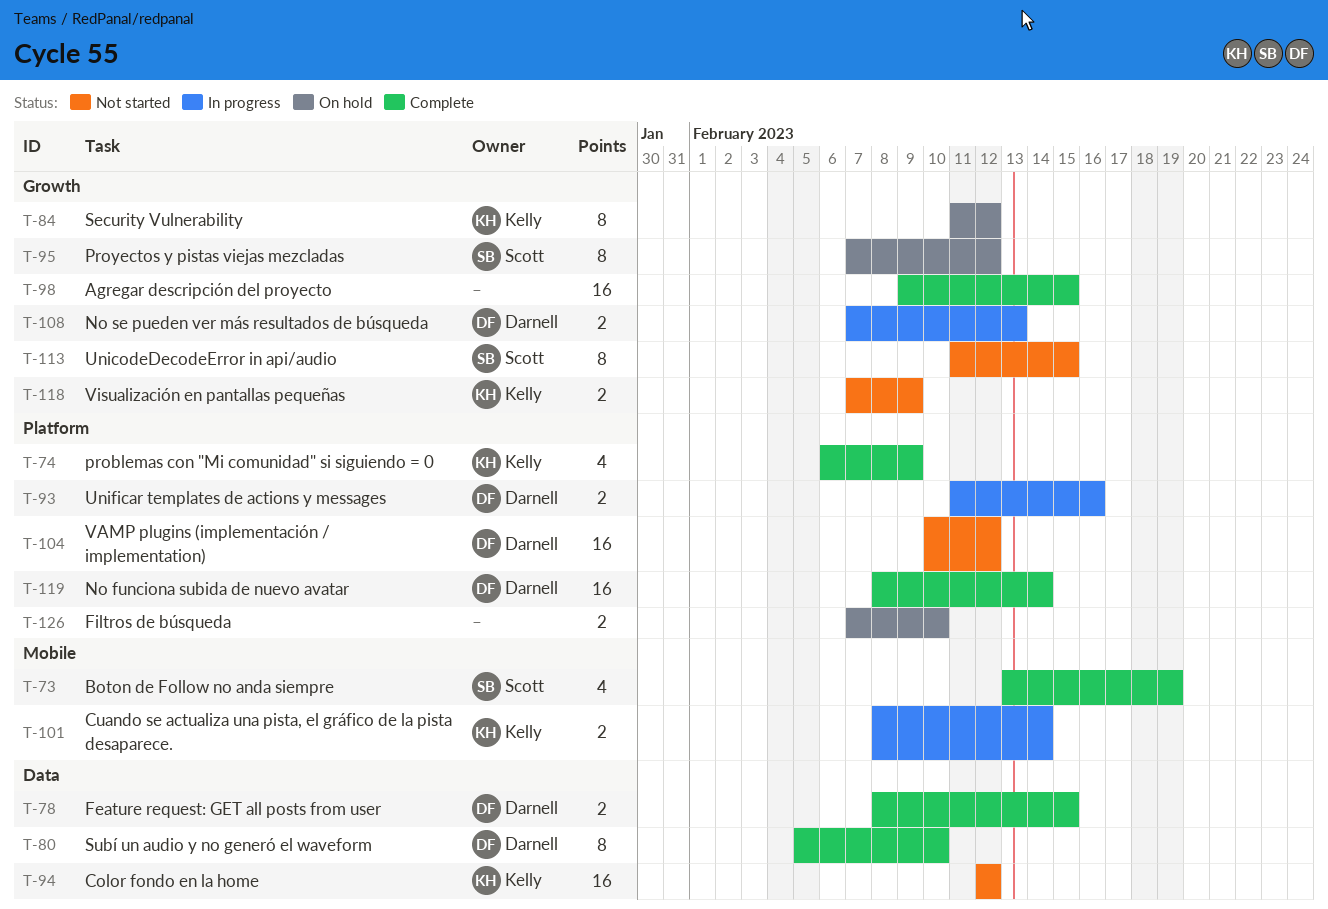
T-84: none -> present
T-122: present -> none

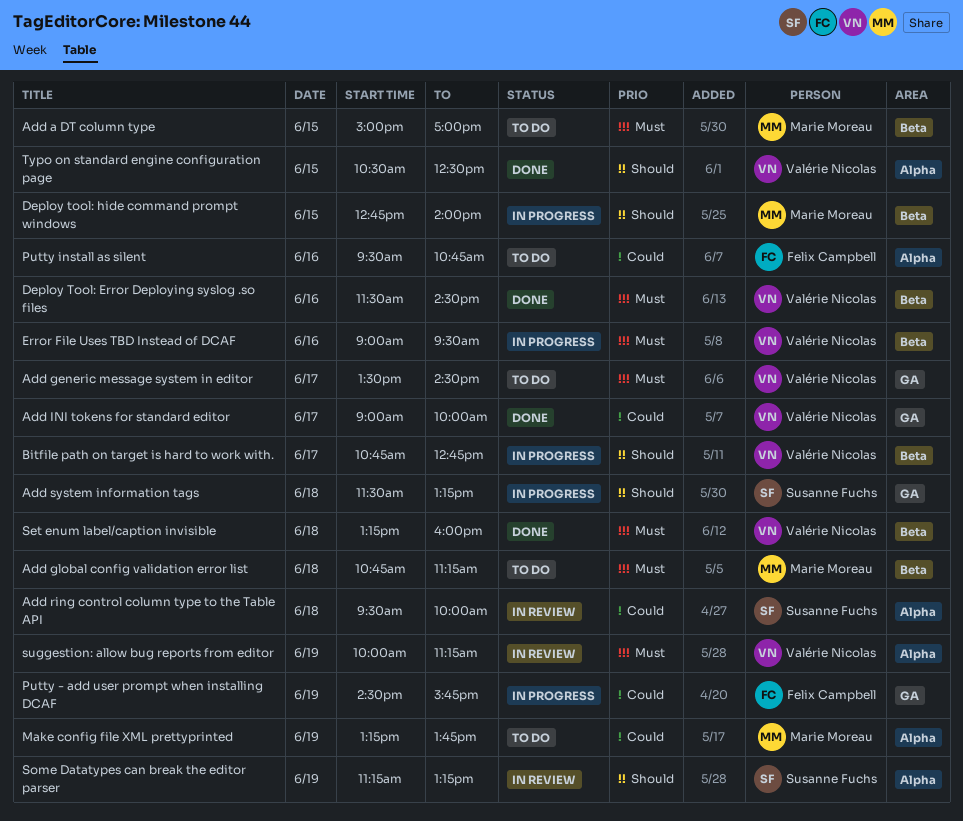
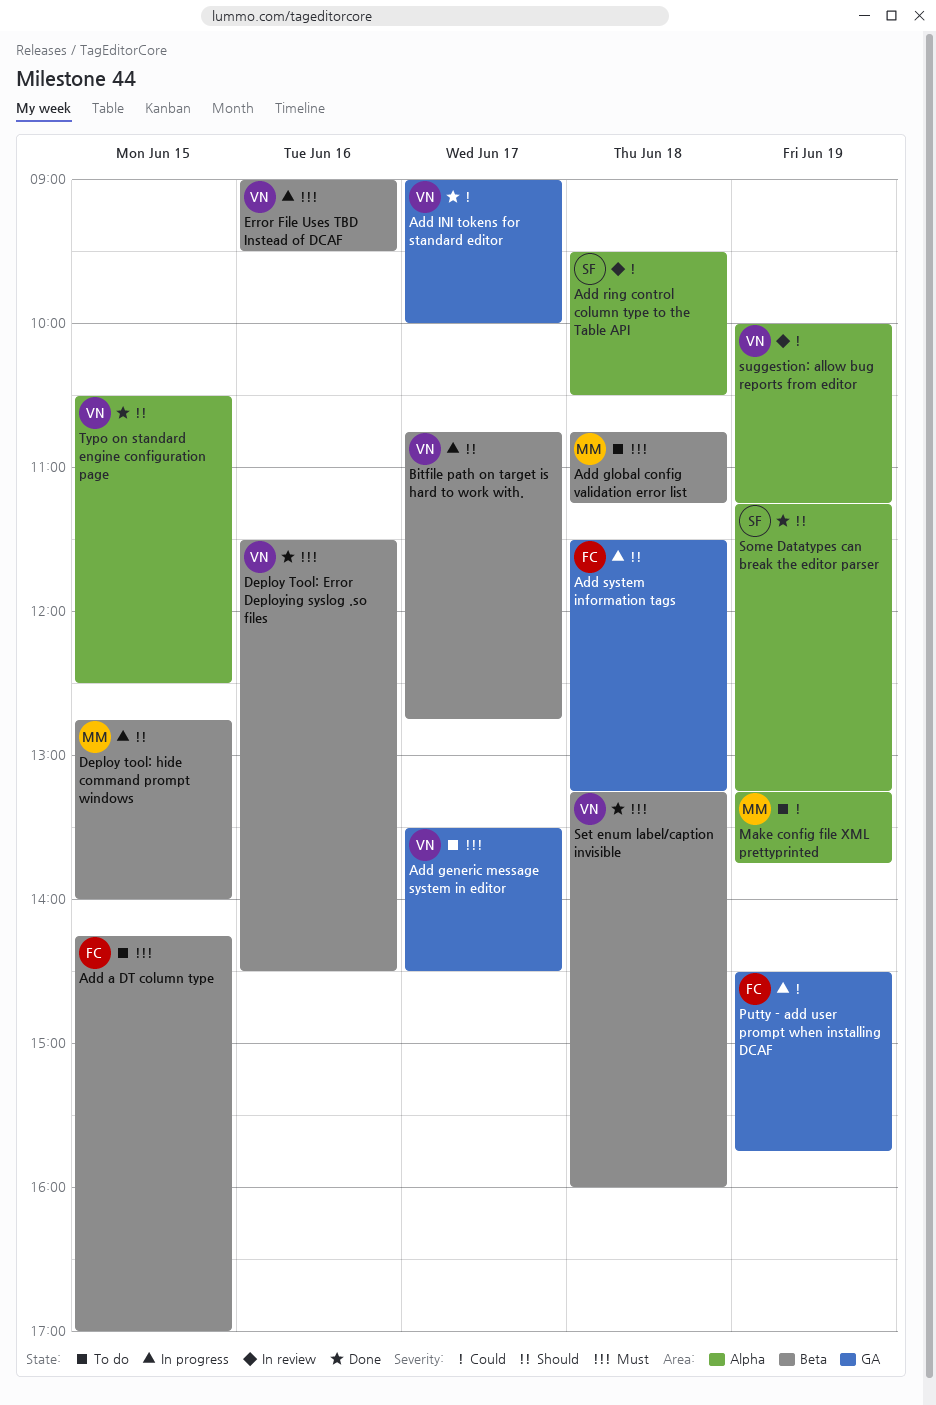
Add a DT column type, owner: Marie Moreau -> Felix Campbell
Add a DT column type, begins: 15:00 -> 14:15
Add ring control column type to the Table API, ends: 10:00 -> 10:30
Add system information tags, owner: Susanne Fuchs -> Felix Campbell
Putty install as silent: present -> none
Some Datatypes can break the editor parser, status: In review -> Done
suggestion: allow bug reports from editor, priority: Must -> Could

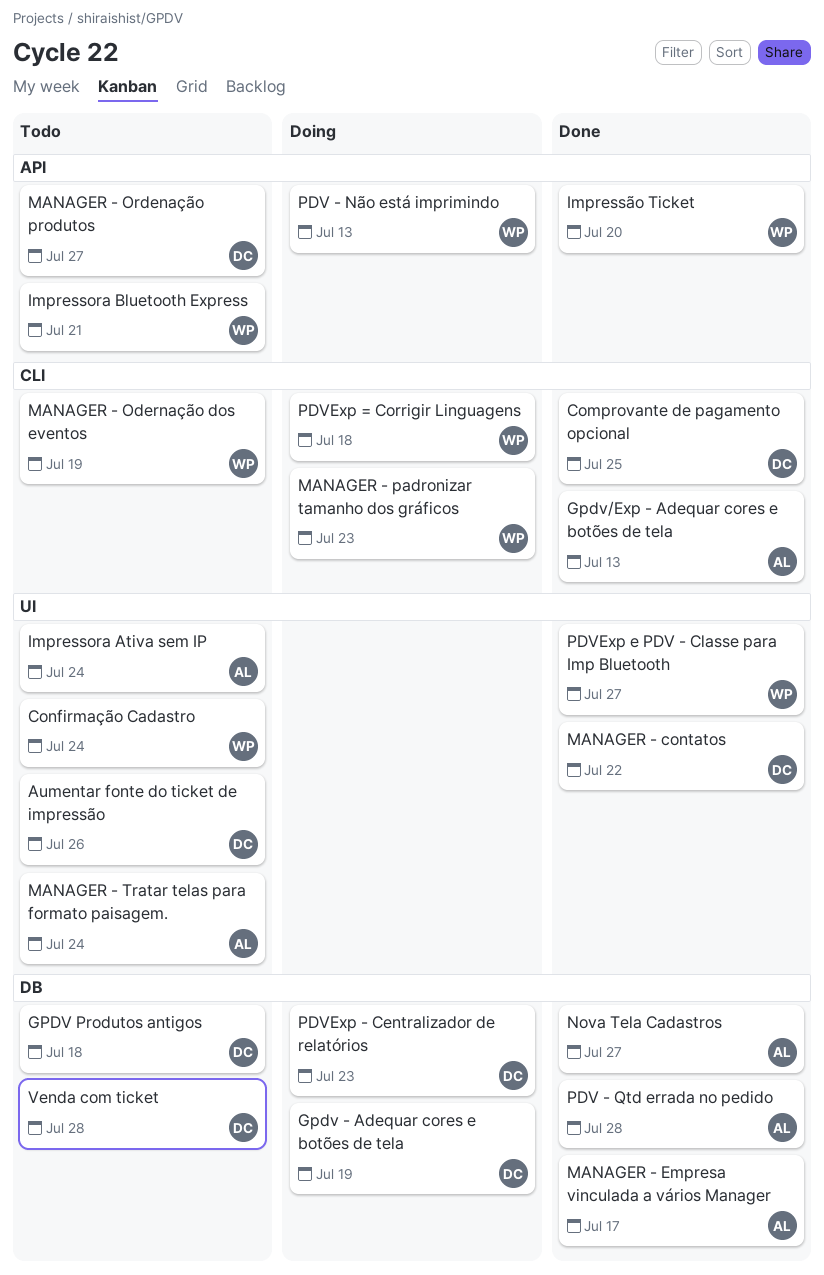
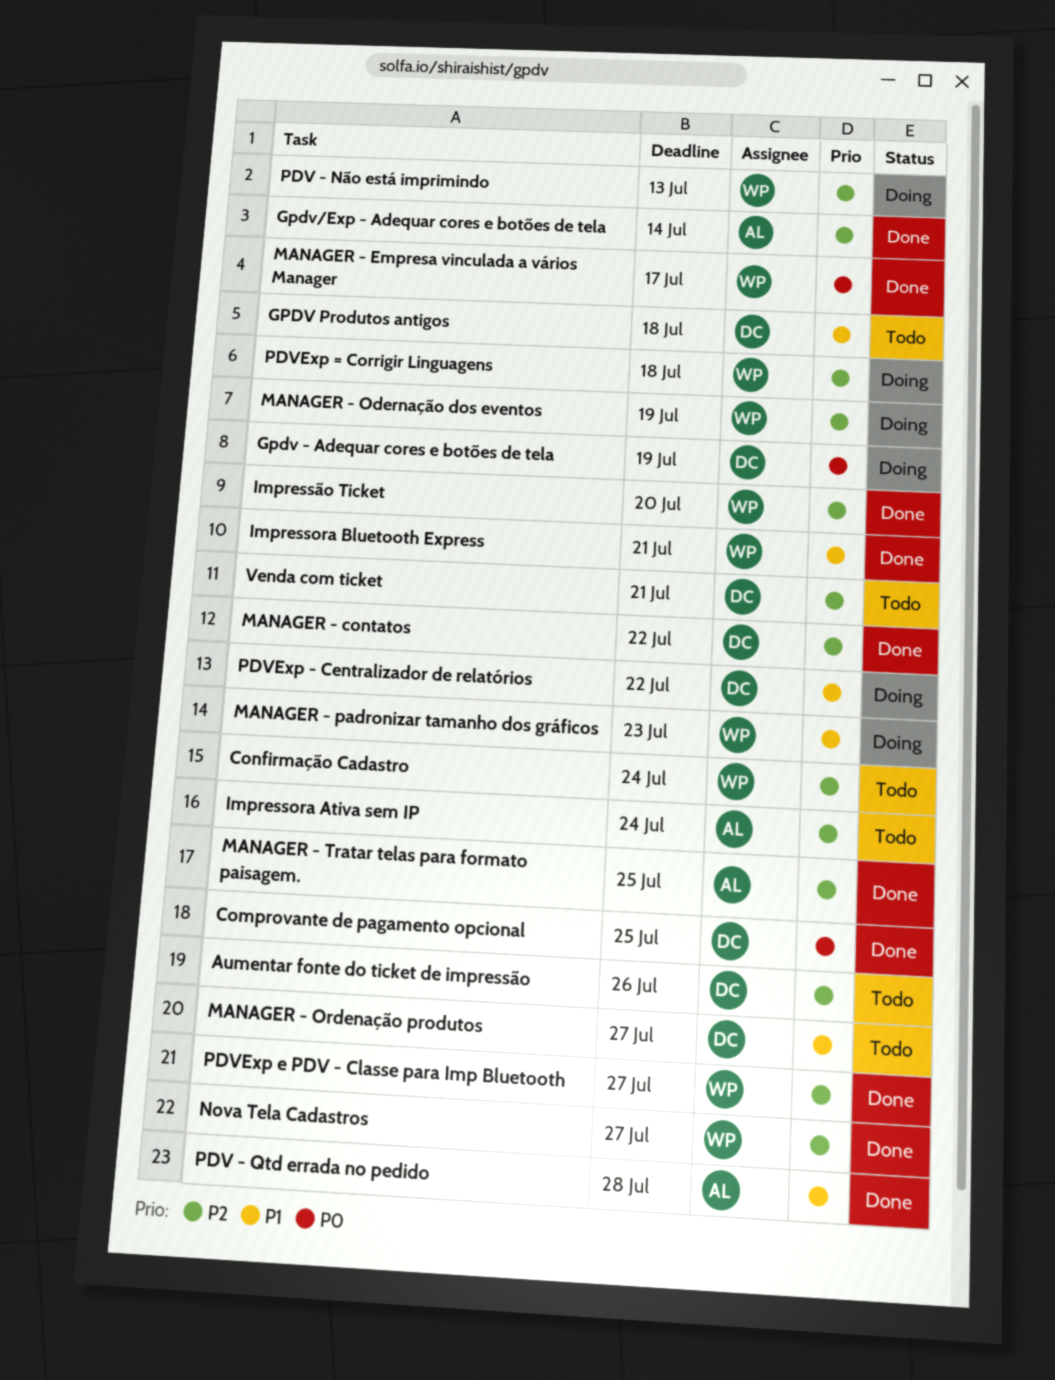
Gpdv/Exp - Adequar cores e botões de tela, due: Jul 13 -> Jul 14
Impressora Bluetooth Express, status: Todo -> Done
MANAGER - Empresa vinculada a vários Manager, owner: AL -> WP
MANAGER - Odernação dos eventos, status: Todo -> Doing
MANAGER - Tratar telas para formato paisagem., status: Todo -> Done
MANAGER - Tratar telas para formato paisagem., due: Jul 24 -> Jul 25
Nova Tela Cadastros, owner: AL -> WP
PDVExp - Centralizador de relatórios, due: Jul 23 -> Jul 22
Venda com ticket, due: Jul 28 -> Jul 21

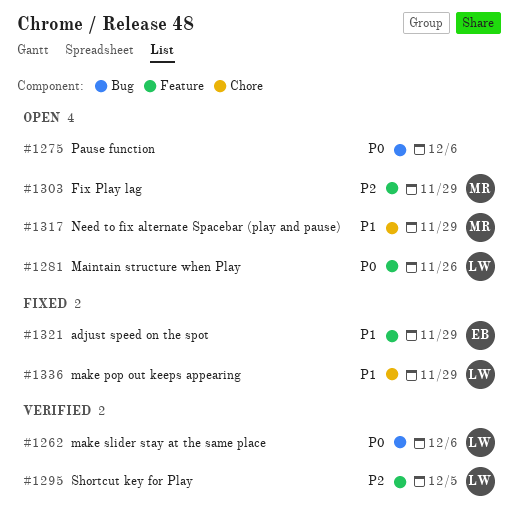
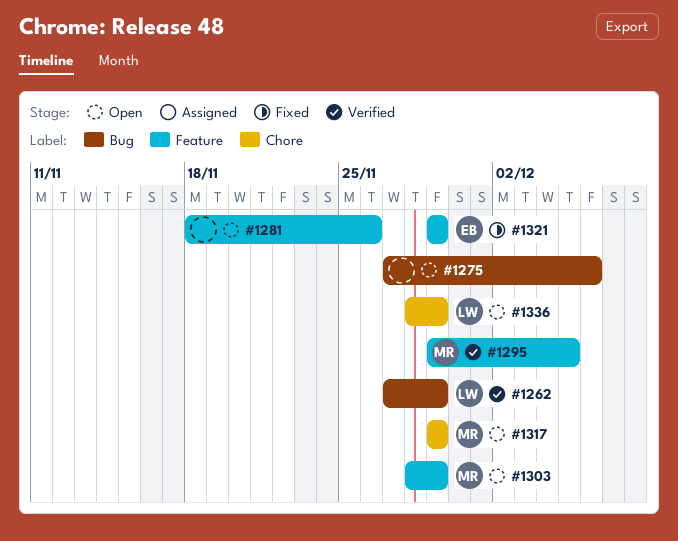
#1262, due: Dec 6 -> Nov 29
#1281, owner: LW -> none
#1295, owner: LW -> MR
#1336, status: Fixed -> Open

-------

[Instructions for the task]
The line containing "MANAGER - Tratar telas para formato paisagem., due: Jul" and every line after it, through the end of the material above, are to be printed exactly; no pictures belong in the output.

[Your response]
MANAGER - Tratar telas para formato paisagem., due: Jul 24 -> Jul 25
Nova Tela Cadastros, owner: AL -> WP
PDVExp - Centralizador de relatórios, due: Jul 23 -> Jul 22
Venda com ticket, due: Jul 28 -> Jul 21

#1262, due: Dec 6 -> Nov 29
#1281, owner: LW -> none
#1295, owner: LW -> MR
#1336, status: Fixed -> Open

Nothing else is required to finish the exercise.